Math, as promised.

Suppose that the difference in utility is uniformly distributed,

U(b) - U(a) ~ Uniform(u,v)

Assume for simplicity that U(a)=0 and that E[U(b)] > 0, so that b is the better choice if there is no more information.

E[U(optimal|noinfo)] = E[U(b)] = (u+v)/2
E[U(optimal|info)] = integral_u^v dx if x<0 then 0 else x
= if 0 <= u <= v then (u+v)/2
if u <= 0 <= v then (0+v)/(v-u)*(0+v)/2 = v^2/2(v-u)

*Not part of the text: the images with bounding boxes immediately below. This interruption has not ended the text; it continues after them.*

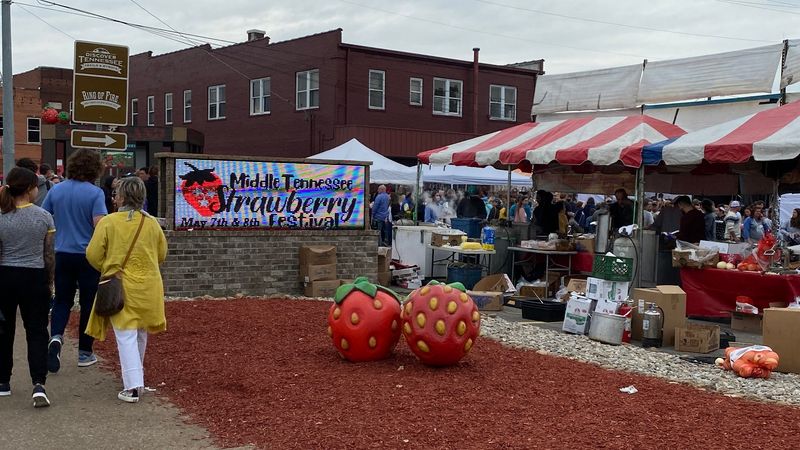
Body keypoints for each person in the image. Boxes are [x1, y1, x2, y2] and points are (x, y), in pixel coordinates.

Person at [86, 177, 167, 403]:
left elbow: (93, 254)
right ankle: (137, 379)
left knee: (125, 334)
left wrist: (108, 267)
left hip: (121, 284)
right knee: (140, 332)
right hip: (149, 285)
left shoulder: (109, 222)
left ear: (121, 197)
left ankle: (132, 387)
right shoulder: (151, 223)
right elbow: (162, 254)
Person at [43, 149, 108, 372]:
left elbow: (45, 217)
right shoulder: (95, 193)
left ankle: (56, 337)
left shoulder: (57, 190)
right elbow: (100, 225)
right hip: (88, 255)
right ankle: (85, 352)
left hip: (62, 252)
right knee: (89, 303)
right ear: (95, 169)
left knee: (62, 300)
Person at [0, 167, 56, 407]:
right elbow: (49, 254)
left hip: (5, 275)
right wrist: (50, 281)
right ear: (31, 189)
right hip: (34, 276)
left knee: (4, 330)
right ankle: (38, 383)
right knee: (37, 330)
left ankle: (3, 380)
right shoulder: (44, 217)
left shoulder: (2, 216)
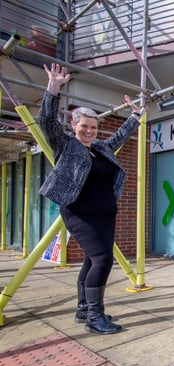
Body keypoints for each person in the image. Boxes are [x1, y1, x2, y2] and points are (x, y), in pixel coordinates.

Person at [38, 63, 142, 335]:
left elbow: (119, 136)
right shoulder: (66, 145)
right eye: (84, 126)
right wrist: (53, 88)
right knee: (102, 259)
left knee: (91, 260)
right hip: (80, 213)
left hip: (105, 215)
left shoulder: (100, 147)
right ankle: (94, 318)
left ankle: (84, 307)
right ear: (74, 125)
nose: (89, 131)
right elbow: (47, 122)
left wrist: (136, 116)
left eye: (94, 127)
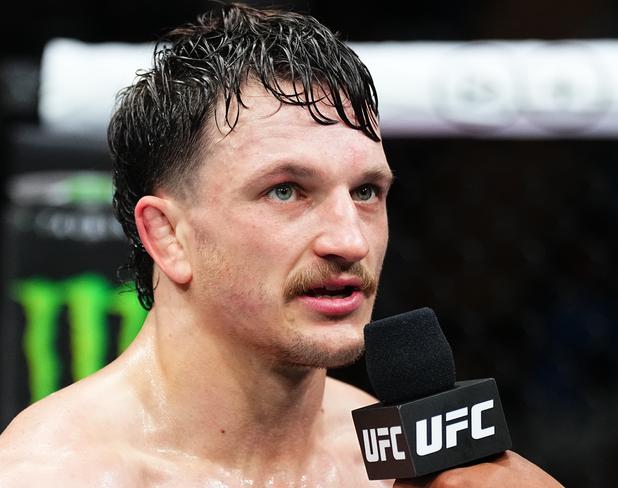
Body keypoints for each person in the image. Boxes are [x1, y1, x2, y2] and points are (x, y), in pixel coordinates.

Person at [0, 3, 563, 486]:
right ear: (168, 236)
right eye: (286, 191)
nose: (348, 240)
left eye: (366, 190)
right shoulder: (55, 474)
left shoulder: (413, 467)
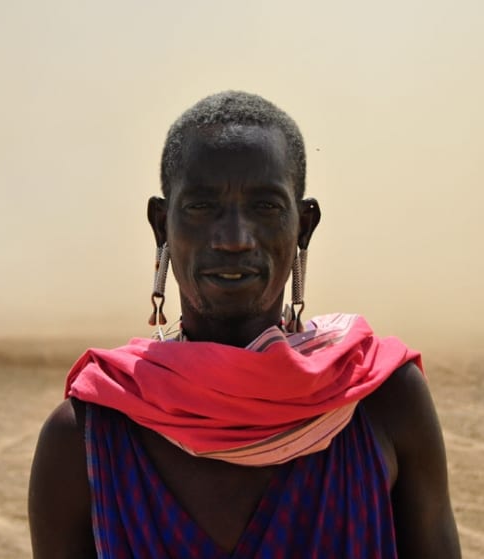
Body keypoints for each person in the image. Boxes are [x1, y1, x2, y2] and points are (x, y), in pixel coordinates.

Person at [28, 91, 461, 558]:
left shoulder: (381, 402)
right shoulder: (86, 438)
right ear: (161, 225)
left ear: (304, 226)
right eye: (201, 206)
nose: (234, 238)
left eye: (265, 207)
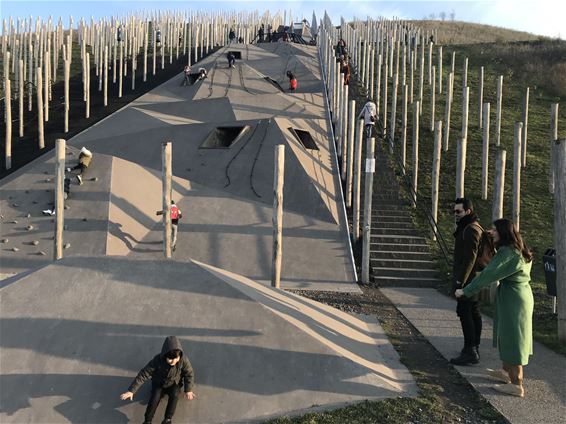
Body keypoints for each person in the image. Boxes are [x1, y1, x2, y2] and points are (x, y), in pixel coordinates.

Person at [456, 219, 534, 398]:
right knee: (507, 335)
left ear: (503, 232)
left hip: (513, 299)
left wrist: (466, 291)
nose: (491, 232)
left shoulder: (507, 252)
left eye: (495, 229)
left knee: (514, 338)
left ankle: (517, 384)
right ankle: (507, 373)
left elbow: (489, 274)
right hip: (518, 295)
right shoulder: (518, 248)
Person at [120, 336, 195, 424]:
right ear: (164, 355)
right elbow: (144, 373)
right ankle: (147, 420)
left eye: (176, 358)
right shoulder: (157, 360)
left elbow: (189, 373)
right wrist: (131, 391)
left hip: (174, 383)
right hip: (159, 383)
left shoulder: (183, 360)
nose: (173, 361)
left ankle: (167, 419)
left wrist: (188, 389)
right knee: (154, 398)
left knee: (175, 394)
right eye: (170, 359)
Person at [450, 198, 485, 366]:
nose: (455, 215)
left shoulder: (470, 229)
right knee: (473, 312)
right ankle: (473, 347)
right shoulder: (472, 227)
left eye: (458, 212)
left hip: (468, 280)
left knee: (466, 313)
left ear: (468, 211)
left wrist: (460, 282)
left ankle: (470, 349)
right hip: (474, 278)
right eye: (454, 211)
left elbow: (470, 258)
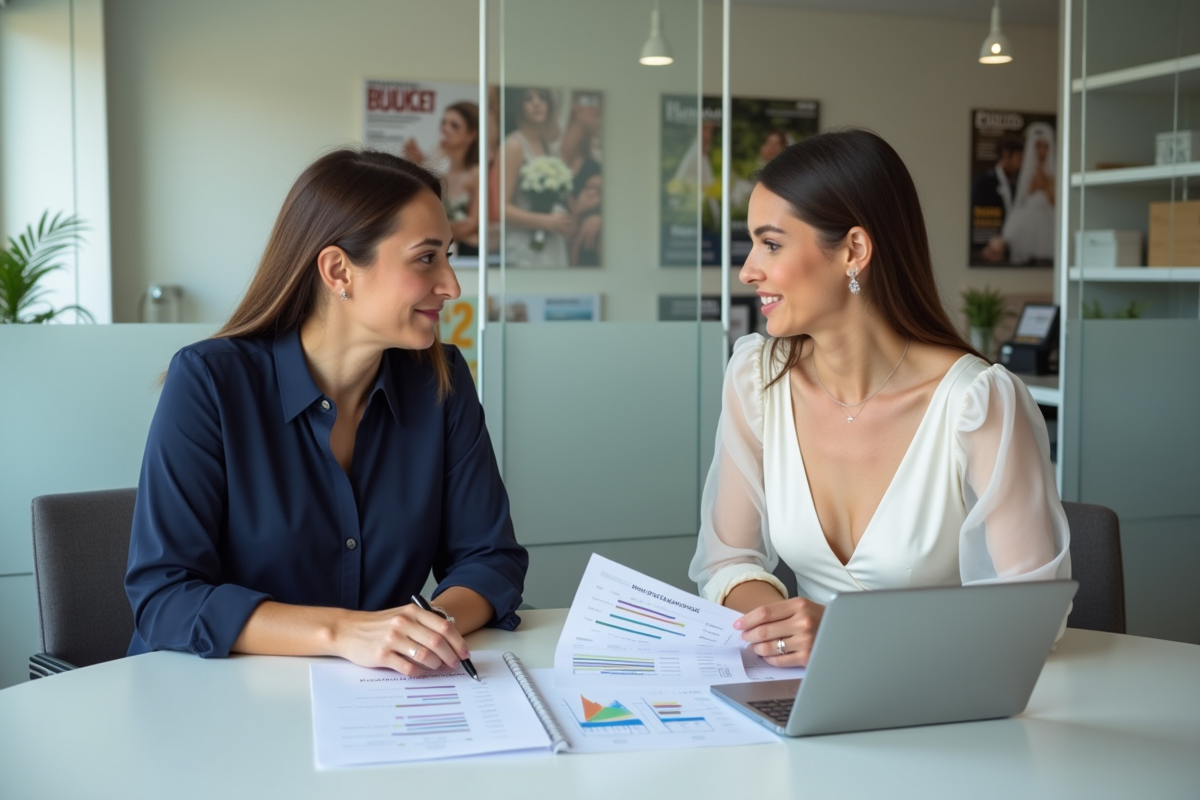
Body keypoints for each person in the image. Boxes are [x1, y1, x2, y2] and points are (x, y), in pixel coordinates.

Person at [125, 149, 528, 676]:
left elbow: (490, 559)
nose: (451, 285)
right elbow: (165, 596)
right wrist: (343, 633)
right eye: (427, 258)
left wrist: (422, 630)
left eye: (449, 256)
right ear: (339, 270)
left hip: (381, 700)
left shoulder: (440, 380)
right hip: (213, 705)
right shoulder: (210, 381)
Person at [689, 129, 1069, 667]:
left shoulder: (977, 404)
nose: (748, 270)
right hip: (802, 693)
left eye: (771, 244)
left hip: (941, 702)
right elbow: (728, 560)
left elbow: (1035, 617)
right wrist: (785, 626)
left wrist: (848, 633)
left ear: (854, 250)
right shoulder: (757, 379)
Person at [503, 87, 573, 267]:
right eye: (529, 99)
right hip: (524, 245)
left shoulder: (551, 149)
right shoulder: (513, 146)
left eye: (542, 97)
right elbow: (501, 208)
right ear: (519, 106)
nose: (537, 103)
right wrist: (546, 221)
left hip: (552, 242)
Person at [405, 102, 482, 258]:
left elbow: (474, 224)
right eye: (444, 122)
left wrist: (428, 232)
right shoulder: (442, 174)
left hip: (471, 254)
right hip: (444, 252)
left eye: (454, 126)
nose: (445, 128)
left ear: (471, 135)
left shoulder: (477, 173)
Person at [1001, 122, 1056, 266]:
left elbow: (1053, 199)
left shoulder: (1052, 175)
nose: (1042, 151)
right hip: (1031, 217)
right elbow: (1026, 195)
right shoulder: (1029, 173)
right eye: (1039, 146)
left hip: (1048, 218)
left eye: (1045, 146)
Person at [971, 133, 1024, 264]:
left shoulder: (1019, 184)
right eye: (1018, 159)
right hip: (991, 251)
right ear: (1006, 155)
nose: (1021, 165)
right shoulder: (985, 182)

So, if u<0, you should pay at most (u^2 - 2v^2)/(2v - 2u) for information on whether U(b)>U(a).

If the difference is normally distributed with mean m and standard deviation s.

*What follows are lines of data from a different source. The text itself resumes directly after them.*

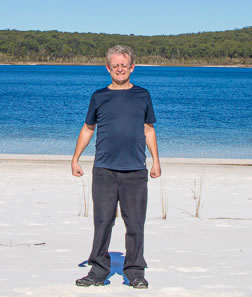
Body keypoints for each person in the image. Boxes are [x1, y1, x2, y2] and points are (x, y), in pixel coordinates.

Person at [71, 45, 161, 289]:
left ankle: (135, 272)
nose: (120, 69)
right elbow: (88, 128)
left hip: (135, 170)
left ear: (132, 67)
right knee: (102, 222)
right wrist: (75, 158)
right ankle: (98, 271)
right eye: (115, 65)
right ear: (108, 68)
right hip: (104, 170)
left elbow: (148, 129)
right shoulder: (99, 96)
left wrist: (156, 161)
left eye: (124, 65)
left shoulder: (143, 95)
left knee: (135, 224)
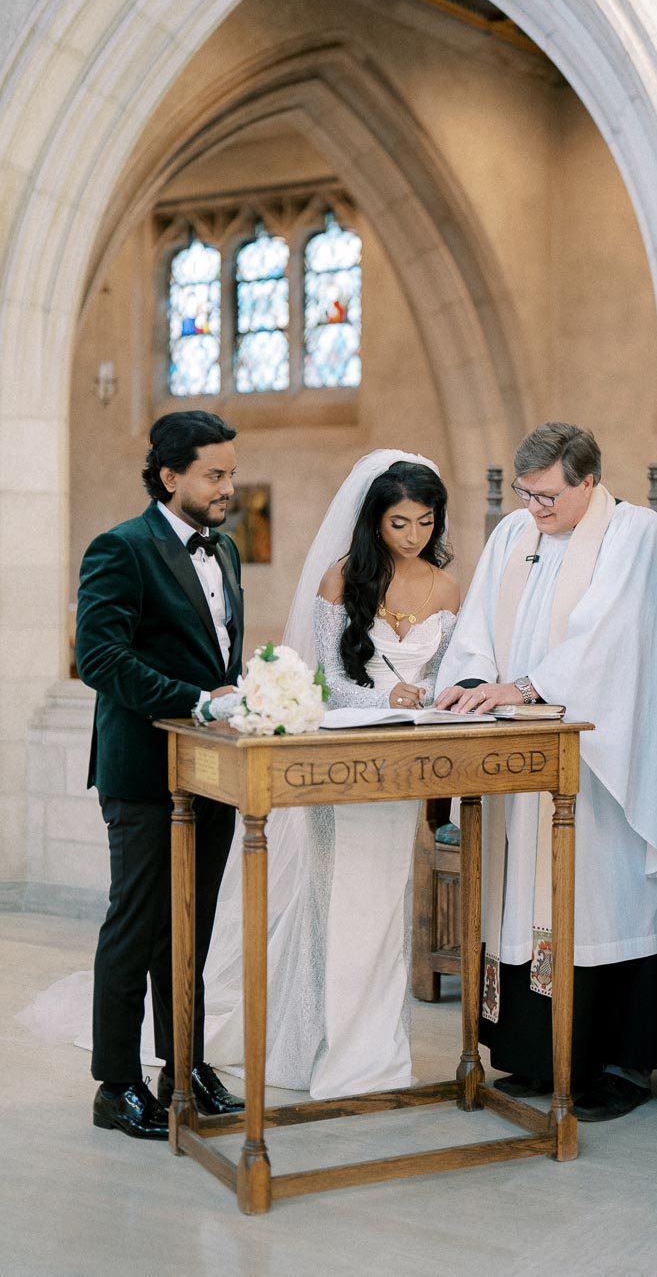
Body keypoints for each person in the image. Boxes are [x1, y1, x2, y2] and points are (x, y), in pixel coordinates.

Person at [435, 422, 657, 1121]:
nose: (535, 509)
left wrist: (525, 687)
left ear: (589, 481)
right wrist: (470, 682)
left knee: (598, 902)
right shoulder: (512, 537)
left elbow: (611, 639)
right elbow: (475, 632)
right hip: (519, 763)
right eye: (527, 494)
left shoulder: (634, 534)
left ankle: (619, 1064)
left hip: (602, 766)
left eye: (549, 495)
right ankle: (536, 1053)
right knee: (522, 899)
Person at [202, 450, 459, 1098]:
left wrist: (432, 698)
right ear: (375, 521)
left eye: (425, 523)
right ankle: (317, 1047)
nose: (413, 537)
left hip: (404, 769)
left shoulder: (447, 588)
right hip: (339, 763)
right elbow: (330, 685)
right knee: (331, 904)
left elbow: (451, 678)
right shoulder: (339, 582)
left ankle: (375, 1056)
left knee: (384, 904)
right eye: (400, 523)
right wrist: (388, 699)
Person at [73, 410, 246, 1139]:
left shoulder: (226, 551)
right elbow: (100, 659)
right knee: (137, 927)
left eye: (231, 473)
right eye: (215, 474)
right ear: (170, 476)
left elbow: (218, 656)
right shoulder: (121, 548)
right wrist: (197, 701)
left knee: (192, 929)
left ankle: (184, 1067)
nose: (228, 487)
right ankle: (116, 1085)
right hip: (143, 772)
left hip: (211, 774)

U(b) - U(a) = U(b) ~ Normal(m,s)

Then

E(U|no info) = E[U(b)] = m
E(U|info) = -- thank you, mathematica
Assuming[s > 0, Integrate[x PDF[NormalDistribution[m, s], x], {x, 0, Infinity}]]
= 1/2 (m + Exp[-m^2/(2 s^2)] Sqrt[2/pi] s + m Erf[m/(Sqrt[2] s)])
= s*normpdf(m/s) + m*normcdf(m/s)

A reasonable opproximation seems to be

E[U|info) ~= 0.4 s Exp[-2 (m/s)] + m

So, you should be willing to pay 0.4sExp[-2 (m/s)]. That means that you should pay exponentially less for each standard deviation that the mean is greater than 0. When the mean difference is 0, so when both are apriori equally likely, the information is worth s/sqrt(2pi) ~= 0.4 s. When the mean difference is one standard deviation in favor of b, the information is only worth 0.0833155 s.

To summarize: the more sure you are of which choice is best, the less the information that tells you that for certain is worth.

I said "it's a mistake to pay more than one standard deviation's worth", not "one should pay exactly a standard deviation's worth".